→ Instrucciones:
1. Transcribe sin cambios un fragmento del artículo sobre el Valle de los Caídos: arranca en las palabras "Es innegable que" y termina tras "que importaba mucho.".
2. Traduce al inglés esta oración del artículo sobre el Valle de los Caídos: "La cruz del Valle de los Caídos no tarda en divisarse desde el coche."
3. Prolonga el artículo sobre el Valle de los Caídos a partir de su última oración.

→ Texto proporcionado:

——————

A la vuelta de Madrid. La polémica en falso sobre el Valle de los Caídos PDF Imprimir E-mail
Nuestra Memoria - La ley de la memoria
Escrito por Luis Arias Argüelles-Meres La Nueva España   
Miércoles, 07 de Diciembre de 2011 04:48

Vista Valle de los caídosNo ha sido posible dar por sabidas ideas básicas antes expuestas, porque su verdad no es demostrable matemáticamente; hubo así que tener presentes -en interés de esta causa- a quienes razonan mediante «juicios antipáticos a priori». (Américo Castro)

Primera hora de la tarde. Madrid ya se quedó atrás. Las poblaciones más cercanas, también. La cruz del Valle de los Caídos no tarda en divisarse desde el coche. Cada vez que la atisbo, soy consciente, no sin cierto desgarro, de su cercanía a aquel monumento al que Ortega definió como piedra lírica. A aquel Escorial en cuyo interior habitó el innominado personaje de Azaña, al que alguien denominó como «el Amiel sin miel de El Jardín de los Frailes».

 

Es innegable que la cercanía entre el Valle de los Caídos y El Escorial resulta inquietante. Por mucho que los separen siglos de distancia, por mucho que el real sitio fuera concebido, entre otras cosas, como el enclave de un gigantesco imperio, por mucho que el monumento escurialense le haya inspirado a Unamuno la genialidad de que Felipe II fue en realidad un Quijote de covachuela, se diría que aquel general cuya carrera militar tuvo tanto que ver con aquella guerra de África en la que la decadencia de España era bastante más que una retórica noventayochista, quiso dejar su impronta muy cerca de tan histórico lugar para que saliese a escena la omnipresencia de la muerte entre españoles. Gigantesca sepultura en la que el tamaño sí que importaba mucho.

Pero esta vez, tras conocer el dictamen de la comisión creada ad hoc por el Gobierno de un Zapatero que, según parece, pretende marcharse a hurtadillas, no puedo soslayar que, de nuevo, estamos ante una intentona que, como nos viene sucediendo, se va a cerrar en falso. Y es imposible no preguntarse hasta dónde pretendió llegar el político leonés con su teórico empeño de dignificar la llamada memoria histórica.

No olvidemos que, de entrada, abrazó el llamado republicanismo de Petit, al tiempo que en ningún momento se cuestionó la Monarquía. No olvidemos que sus halagos a la II República jamás dejaron la puerta abierta a reivindicar la tercera. Y no olvidemos tampoco que nunca hizo apuestas decididas por el significado del republicanismo, ni en su política social y económica, ni en su política educativa, ni en su política cultural. Lo de Zapatero con el republicanismo no pasó de ser un enredo más de los muchos que hizo. Una frivolidad fruto de su incurable e incorregible inconsistencia.

——————

→ Datos registrados:
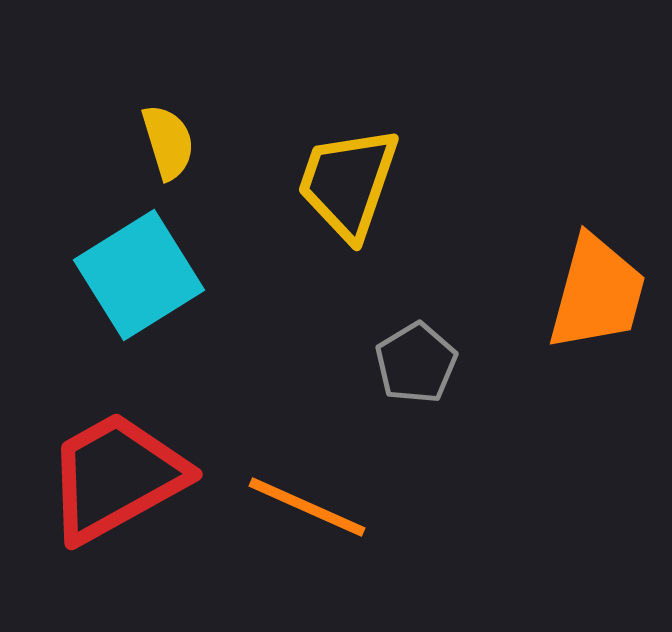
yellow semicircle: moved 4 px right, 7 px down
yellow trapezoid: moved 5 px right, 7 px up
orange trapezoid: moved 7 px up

——————

→ Respuestas en orden:
1.
Es innegable que la cercanía entre el Valle de los Caídos y El Escorial resulta inquietante. Por mucho que los separen siglos de distancia, por mucho que el real sitio fuera concebido, entre otras cosas, como el enclave de un gigantesco imperio, por mucho que el monumento escurialense le haya inspirado a Unamuno la genialidad de que Felipe II fue en realidad un Quijote de covachuela, se diría que aquel general cuya carrera militar tuvo tanto que ver con aquella guerra de África en la que la decadencia de España era bastante más que una retórica noventayochista, quiso dejar su impronta muy cerca de tan histórico lugar para que saliese a escena la omnipresencia de la muerte entre españoles. Gigantesca sepultura en la que el tamaño sí que importaba mucho.

2. The cross of the Valley of the Fallen soon comes into view from the car.

3.
Para empezar, no es esperable que el PP se ocupe de poner en marcha el dictamen de la comisión, que aconseja que los restos del dictador no continúen donde están. Y, para seguir, con o sin Franco, no se podrá cambiar el significado del Valle de los Caídos, el de un lugar en el que se da cita la barbarie de aquella guerra, de cuyas consecuencias ni la izquierda de siglas desea en verdad acordarse.

Hay cosas que no pueden ser reconvertidas. El Valle de los Caídos nunca podrá llegar a ser el referente de todos los muertos de la guerra civil. De hecho, sólo con pretender semejante cosa se está insultando la memoria de las víctimas que no fueron a parar allí por voluntad propia y se está faltando al respeto también de todos aquellos que se vieron obligados a trabajar allí en condiciones que formarían parte de la historia universal de la infamia.

No, no se puede desandar la historia con la frivolidad de un José Bono que, siendo ministro de Defensa, pretendió poner en el mismo sitio a republicanos españoles que lucharon en Europa contra la barbarie nazi con otros que acudieron en apoyo de las tropas hitlerianas.

Caídos por Dios y por España, frente a aquellos otros que sufrieron muerte, cárcel o exilio. Caídos a resultas de una cruenta guerra que trajo una de las dictaduras más largas de la historia de Occidente. Caídos por defender una idea de España ciertamente distinta de la que resultó triunfante.

A la vuelta de Madrid, viendo de lejos la mole de la que tanto se viene hablando, sobreviene la certeza de que, en efecto, la izquierda española nunca se enfrentó a la historia, ni a la suya propia, a la que traicionó el PSOE desde su irrepetible y malograda victoria del 82, ni a la de este país al que seguimos llamando España.

Aquel Quevedo que hablaba en un inolvidable soneto de que en todo cuanto veía se topaba con la sombra de la muerte viene muy bien al caso. La guerra y la muerte, cuya sombra tiene en este caso color de osamenta. Algo demasiado serio, algo demasiado trágico, para afrontarlo con frivolidad.

La solemnidad y la grandeza son obligadas cuando se trata de verse cara a cara con la muerte, como decía el personaje lorquiano, cuando se trata de honrar a los muertos y no de un paripé inane. La paz, la piedad y el perdón, invocados por Azaña en un inolvidable discurso, exigen una trascendencia y una seriedad que resultan inalcanzables para discursos que hacen de las fruslerías principal materia de galvanización.

Hablamos de tragedia, señores, de una tragedia que, para muchos, duró décadas. Y hay quien quiso y quiere hacer de ella, como estaba cantado, comedia bufa.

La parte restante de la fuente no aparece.